The compose UI is an inline-rendered Markdown source editor. Markdown delimiters remain real document characters, but the editor styles recognized spans in place: *text* looks italic, **text** looks bold, code spans use monospace styling, and strikethrough is shown inline. Deleting still deletes the real Markdown characters first, so removing a closing * turns the span back into literal Markdown source instead of mutating hidden HTML state.

MIME strategy

Outgoing email uses multipart/alternative with text/plain (the Markdown source) and text/html (the rendered output). Recipients with plain-text clients see readable Markdown. Recipients with HTML clients see formatted content. Attachments wrap the alternative part in multipart/mixed. This is standard RFC 2046 structure, understood by every mail client.

Preserving the Markdown source as the plain text part is a deliberate choice.

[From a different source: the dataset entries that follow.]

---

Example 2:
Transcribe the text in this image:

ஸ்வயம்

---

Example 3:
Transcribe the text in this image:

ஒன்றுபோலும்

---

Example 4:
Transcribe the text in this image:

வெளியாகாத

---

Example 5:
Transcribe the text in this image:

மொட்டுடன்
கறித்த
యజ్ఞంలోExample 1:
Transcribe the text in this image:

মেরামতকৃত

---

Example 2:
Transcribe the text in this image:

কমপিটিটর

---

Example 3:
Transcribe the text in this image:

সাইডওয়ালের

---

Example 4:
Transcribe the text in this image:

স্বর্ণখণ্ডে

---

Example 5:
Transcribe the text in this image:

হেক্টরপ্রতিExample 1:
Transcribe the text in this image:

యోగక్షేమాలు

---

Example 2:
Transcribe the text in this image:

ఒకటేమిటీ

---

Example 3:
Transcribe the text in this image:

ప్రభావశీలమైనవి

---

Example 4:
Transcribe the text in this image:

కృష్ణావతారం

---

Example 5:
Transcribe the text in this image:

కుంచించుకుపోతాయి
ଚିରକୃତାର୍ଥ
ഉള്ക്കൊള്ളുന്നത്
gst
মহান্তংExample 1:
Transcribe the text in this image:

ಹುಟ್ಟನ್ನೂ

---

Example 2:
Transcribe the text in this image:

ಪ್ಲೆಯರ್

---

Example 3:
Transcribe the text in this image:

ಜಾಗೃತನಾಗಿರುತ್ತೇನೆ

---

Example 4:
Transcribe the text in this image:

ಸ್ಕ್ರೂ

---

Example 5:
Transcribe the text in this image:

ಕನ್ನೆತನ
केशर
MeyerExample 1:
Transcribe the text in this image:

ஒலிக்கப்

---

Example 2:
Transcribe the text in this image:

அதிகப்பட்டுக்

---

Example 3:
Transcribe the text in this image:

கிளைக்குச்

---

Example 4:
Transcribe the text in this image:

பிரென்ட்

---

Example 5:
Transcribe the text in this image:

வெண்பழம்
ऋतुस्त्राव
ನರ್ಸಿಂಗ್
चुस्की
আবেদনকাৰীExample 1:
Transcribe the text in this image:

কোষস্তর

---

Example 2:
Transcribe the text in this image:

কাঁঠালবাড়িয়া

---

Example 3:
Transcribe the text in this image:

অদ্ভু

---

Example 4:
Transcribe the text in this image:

Most rich text editors generate garbage text/plain parts by stripping HTML tags. Here the plain text part is the original authored content and reads naturally on its own.

Borrowed: pulldown-cmark

pulldown-cmark is a Rust crate implementing CommonMark with GFM extensions (tables, strikethrough, task lists). It parses email-length text in sub-millisecond time and is widely used across the Rust ecosystem. The send pipeline calls it from Rust to generate the final HTML alternative. The browser editor may use a separate Markdown parser for inline styling, but the Rust renderer is authoritative for outgoing MIME.

Draft lifecycle via JMAP

Drafts are real JMAP Email objects with the $draft keyword, stored on the server via Email/set. This means drafts sync across devices automatically with no additional infrastructure. The compose session operates on local state and periodically saves to the server. Sending uses EmailSubmission/set, whose onSuccessUpdateEmail argument can request the server-side update that clears or moves the draft after successful submission.

What we don't build

No HTML source editing and no hidden rich-text document model. Formatting commands insert or remove Markdown markers around the selected source text; they do not create HTML nodes. This is a deliberate constraint that keeps composition portable and the output clean. Users who need pixel-perfect HTML email formatting are not the target audience.